Jade seemed to have the same concern. She took him by his tender shoulder and led him to a dark corner behind the nearest jet. She ordered the mechanics out of the hangar, and they complied. Despite her secret motives, she maintained an air of authority.
She waited for Brad to collect himself, feel for broken ribs and restore normal breathing. She certainly was one very cool cookie.
“What are you doing here?” he finally blurted out.
“I’m part of security for this event,” she explained. “The dam will begin operation at five o’clock.”
“You’ve got to stop it. Liang’s got the entire Central Committee bobbing around on a death cruise out there.”

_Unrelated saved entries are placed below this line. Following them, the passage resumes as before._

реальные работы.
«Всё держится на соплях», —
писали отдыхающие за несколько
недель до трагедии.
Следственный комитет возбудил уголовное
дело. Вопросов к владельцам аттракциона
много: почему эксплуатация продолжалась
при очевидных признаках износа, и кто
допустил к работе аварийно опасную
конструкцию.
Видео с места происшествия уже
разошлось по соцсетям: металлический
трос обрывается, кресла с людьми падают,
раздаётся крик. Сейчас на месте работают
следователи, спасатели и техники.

Her eyes widened, as if the larger picture suddenly came into focus.
She looked at her watch and for a fleeting moment appeared slightly frustrated by time. “It’s four o’clock,” she said. “The ceremony starts in an hour. When they close the floodgates prior to firing the turbines, there will be a powerful backwash, almost like a tsunami.”

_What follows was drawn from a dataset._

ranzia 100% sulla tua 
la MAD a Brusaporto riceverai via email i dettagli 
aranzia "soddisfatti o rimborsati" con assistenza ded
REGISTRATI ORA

“And May? Where is she?” he pressed.
“Liang wanted her close at hand. He has had her inspecting the troops all week, but I happen to know she has been sneaking away to look for her—”
“Does she know yet?” Brad interrupted. “Her father is dead.”
Jade took a deep breath. “Well, that will certainly make one man happy.” Then she said in a tone so low that he could barely make out her words, “She might be down there now, looking for him. Maybe she has already recovered his body.”